Impact of Obesity on Productivity
The CDC’s statistics regarding obesity in America is sobering when one considers the impact on our healthcare system and for employers who need to provide jobs that accommodate the physical characteristics that occur with obesity. According to the CDC, the percentage of Americans adults over age 20 who are obese is 35.9%. The percentage essentially doubles if those overweight are added to those who are obesity at 69.2%!
Obesity presents a unique set of challenges to physical ergonomics in the workplace, especially when manual tasks are required more than occasionally. There are many areas of a worker’s performance in which obesity results in different abilities.
The following areas are where performance/ability is different compared to normal weight individuals (This is especially true for very obese individuals, defined as a BMI>=40):
- Reduced Reach distance
- Reduced Range of motion (in the nearly all of the joints)
- Reduced Spine flexion (in sitting and standing)
- Reduced Work endurance (reduced strength capacity during repetitive manual tasks)
- Greater Movement time (takes longer to perform reaching/moving tasks)
- Balance may be compromised depending on amount of space available (obese individuals move their entire to stay balanced or reach for things compared to normal weight individuals who adjust by moving with their arms or making slight adjustments in trunk angle or foot position
The good news is that general ergonomics principles apply to obese individuals just as well as normal weight individuals. The principles are:
- Keep the work close to the person’s body
- Keep it in the easy reach zone, i.e. in front of body. Best is between waist and shoulders, Better is between knee and shoulders.

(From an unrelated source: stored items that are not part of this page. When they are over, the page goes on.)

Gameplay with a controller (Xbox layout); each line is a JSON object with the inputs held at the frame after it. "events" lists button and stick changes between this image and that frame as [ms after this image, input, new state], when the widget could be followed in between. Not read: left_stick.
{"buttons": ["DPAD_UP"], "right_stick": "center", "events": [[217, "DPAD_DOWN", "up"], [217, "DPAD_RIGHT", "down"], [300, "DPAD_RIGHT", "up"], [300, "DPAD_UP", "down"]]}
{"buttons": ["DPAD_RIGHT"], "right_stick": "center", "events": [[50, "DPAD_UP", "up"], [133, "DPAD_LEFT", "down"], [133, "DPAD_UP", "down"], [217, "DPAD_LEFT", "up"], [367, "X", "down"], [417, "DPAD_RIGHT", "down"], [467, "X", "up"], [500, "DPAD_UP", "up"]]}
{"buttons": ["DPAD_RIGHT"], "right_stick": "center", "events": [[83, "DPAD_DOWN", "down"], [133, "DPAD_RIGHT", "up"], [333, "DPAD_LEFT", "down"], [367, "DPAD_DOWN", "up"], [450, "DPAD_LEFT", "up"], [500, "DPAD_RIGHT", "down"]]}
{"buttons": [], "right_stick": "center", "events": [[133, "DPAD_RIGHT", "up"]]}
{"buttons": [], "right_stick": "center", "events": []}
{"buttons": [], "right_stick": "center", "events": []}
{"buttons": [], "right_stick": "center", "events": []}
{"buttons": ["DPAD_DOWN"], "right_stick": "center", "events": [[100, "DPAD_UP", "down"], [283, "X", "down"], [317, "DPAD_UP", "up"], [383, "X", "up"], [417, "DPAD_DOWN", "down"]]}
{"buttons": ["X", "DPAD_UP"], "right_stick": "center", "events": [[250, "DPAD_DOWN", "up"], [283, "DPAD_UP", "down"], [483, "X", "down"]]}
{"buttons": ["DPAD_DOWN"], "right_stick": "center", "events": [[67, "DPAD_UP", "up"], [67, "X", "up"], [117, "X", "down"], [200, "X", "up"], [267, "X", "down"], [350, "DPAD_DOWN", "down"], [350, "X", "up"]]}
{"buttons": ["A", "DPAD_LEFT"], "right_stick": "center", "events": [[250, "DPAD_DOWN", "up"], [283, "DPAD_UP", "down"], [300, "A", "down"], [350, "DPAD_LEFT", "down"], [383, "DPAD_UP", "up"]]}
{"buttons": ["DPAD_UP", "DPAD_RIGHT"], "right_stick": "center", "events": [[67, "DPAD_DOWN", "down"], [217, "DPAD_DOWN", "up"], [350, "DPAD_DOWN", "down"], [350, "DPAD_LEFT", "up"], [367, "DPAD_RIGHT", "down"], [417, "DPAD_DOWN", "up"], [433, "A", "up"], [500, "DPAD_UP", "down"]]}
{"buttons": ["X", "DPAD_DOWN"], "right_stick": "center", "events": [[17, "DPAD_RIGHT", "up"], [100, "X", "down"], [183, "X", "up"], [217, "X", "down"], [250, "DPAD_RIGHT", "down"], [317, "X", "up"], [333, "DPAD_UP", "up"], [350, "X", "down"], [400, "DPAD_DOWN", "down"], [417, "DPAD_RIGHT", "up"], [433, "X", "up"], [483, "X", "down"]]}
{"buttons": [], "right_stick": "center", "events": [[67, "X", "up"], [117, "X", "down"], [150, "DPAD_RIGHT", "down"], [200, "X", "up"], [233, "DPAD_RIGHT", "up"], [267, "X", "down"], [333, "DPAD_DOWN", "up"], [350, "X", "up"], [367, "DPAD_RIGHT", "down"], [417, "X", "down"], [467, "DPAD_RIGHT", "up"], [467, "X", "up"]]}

- Provide equipment that fits/adjusts to the person
- Alternate tasks so that the same body areas are not continuously tasked
- If possible, redesign the work to eliminate/reduce manual labor
It’s doubtful that all America’s obesity epidemic will suddenly disappear. Obesity along with the aging workforce presents challenges to employers to provide jobs that keep their employees healthy and productive. Employers who fail to incorporate ergonomics and lean systems in their business systems most likely will experience greater worker healthcare costs and reduced work performance. With the economy and the workforce demographics, can employers afford not to do so?